La droite extrême a de longtemps récupéré à son compte des slogans fondés sur le renouvellement de la vie – « Ordre nouveau » – sur la victoire de l’ordre face au Chaos, sur la réhabilitation des valeurs fondamentales de la Nature. C’est pourquoi le retour au naturel et le rétablissement de la sécurité sont, en soi, porteurs d’un sens équivoque qui ne peut s’ériger en projet politique que sur la base d’une solide réflexion.

La gauche extrême, dite à tort progressiste, a toujours usé de l’artifice d’une croyance en la venue d’un communisme fondamental qui abolirait toutes les inégalités. Et cette utopie pourrait advenir si les « travailleurs » prenaient le pouvoir.

Ces deux formes de croyance, trop sommairement présentées par des groupes repliés sur eux-mêmes, incapable d’adopter des stratégies pertinentes, s’incarnent subtilement en un communicateur de talent et rusé qui reprend à son compte un terme propre au discours d’entreprise : « la gouvernance », nouvelle bien sûr, comme substitut au « management ». Silvio Berlusconi, à sa manière un peu brutale de vouloir gérer l’Italie comme une entreprise, a manqué d’un communicateur de talent. Jacques Chirac l’a trouvé. Les mots sont élégamment maquillés, arrondis, sans aspérité, capables de flatter l’identification d’un public lettré, mais les contenus sont les mêmes. À la place d’un gouvernement coercitif – de type franquiste ou communiste, nous aurons une gouvernance par la ruse, par l’effacement de la mémoire et par le détournement – c’est ce qui se passe aussi aux USA. Mais plus encore, là où certains mots peuvent choquer, nos communicateurs savent développer des arguments qui s’inscrivent dans cette stratégie de déplacement des valeurs rationnelles vers le sectarisme le plus redoutable, celui d’une idéologie qui ne s’avoue pas.

Plus loin que l’insécurité

N’oublions pas que le thème de l’insécurité est indissociable d’un autre très commun dans l’histoire, celui de l’ordre – souvent nouveau. Bush, depuis déjà plus d’un an, s’est emparé de ce thème sans cacher ses intentions profondes : prendre le pouvoir afin d’élargir le champ d’extension des économies libérales, nord américaines bien sûr. Nous voilà à devoir envisager une trilogie : Ordre-Sécurité-Pouvoir. Voilà pour une longue méditation.

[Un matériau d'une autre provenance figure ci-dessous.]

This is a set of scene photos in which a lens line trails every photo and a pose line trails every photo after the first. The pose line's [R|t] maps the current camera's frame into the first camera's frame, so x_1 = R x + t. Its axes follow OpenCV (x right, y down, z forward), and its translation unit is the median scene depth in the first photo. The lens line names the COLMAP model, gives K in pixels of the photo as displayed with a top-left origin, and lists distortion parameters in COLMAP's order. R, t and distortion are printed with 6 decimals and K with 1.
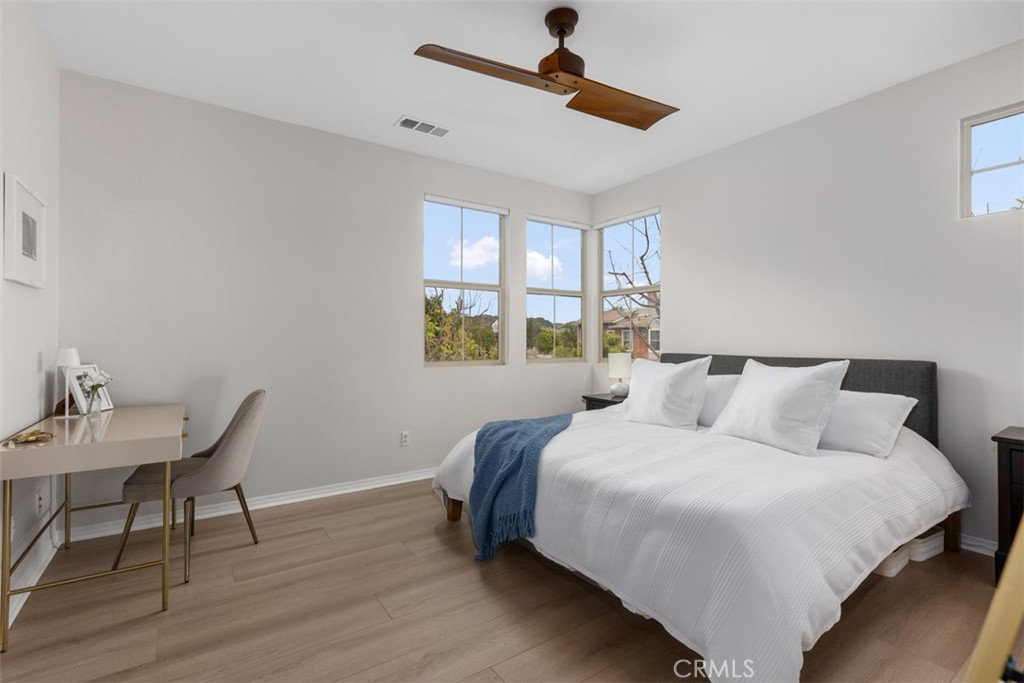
lens RADIAL K [[463.4, 0, 508.0], [0, 463.4, 340.2], [0, 0, 1]] dist [0.002726, 0.000447]
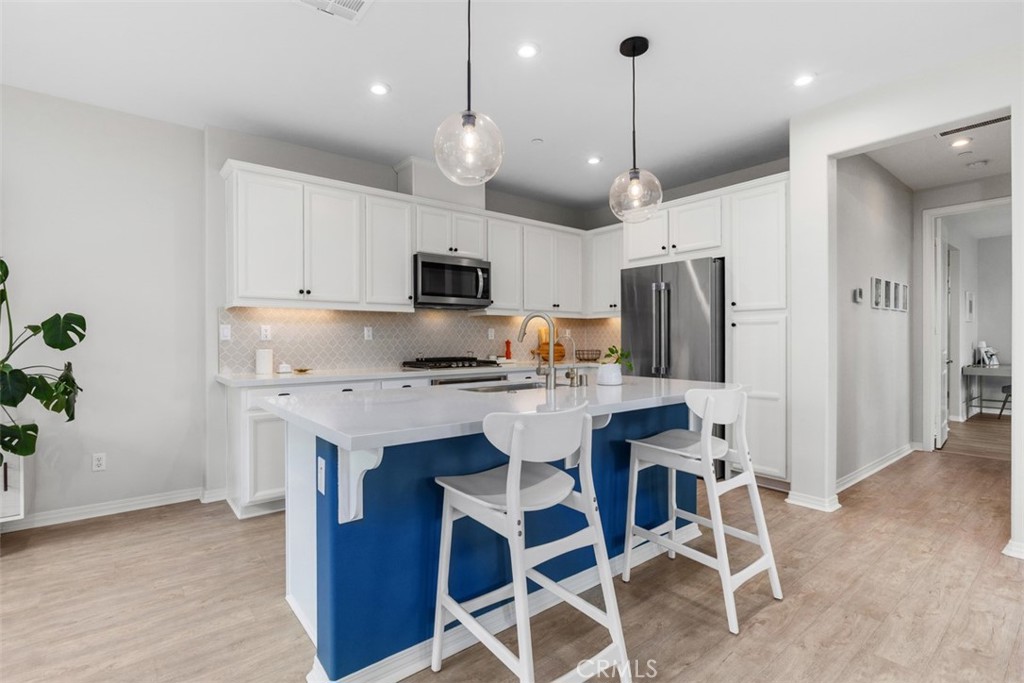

Nous voyons qu’en France déjà le combat contre le chaos est engagé et contre les soldats du désordre, les prostituées, les « coureurs de rue », les étrangers… Aux USA, c’est déjà fait, en moins subtil.

Relisons l’Histoire, relisons les mythes et légende et nous avons quelque chance d’apprendre ce qui nous attend.

Si au XIIe siècle, le Comte Baudouin – un célèbre faux prophète – avait eu un publiciste comme propagandiste, il n’eut pas été pendu !

La France, disions-nous est porteuse d’exemples, ceux des idéaux de la Révolution et de la Convention des droits de l’Homme. Dans cette période qui s’ouvre, gageons que les dirigeants français seront observés avec attention par leurs partenaires européens. Et si cet artifice aveugle qui consiste à boucler les jeunes délinquants pour recouvrer l’Ordre public diffuse ses nuages d’illusions, alors les valeurs de la Démocratie seront menacées et pour longtemps. Nous nous engagerons alors dans un tunnel de passions et de déchaînements séditieux qui seront les réponses des uns – jeunes, exclus du champs social, mais aussi tous ceux qui sont porteurs de création – à l’arrogance des autres.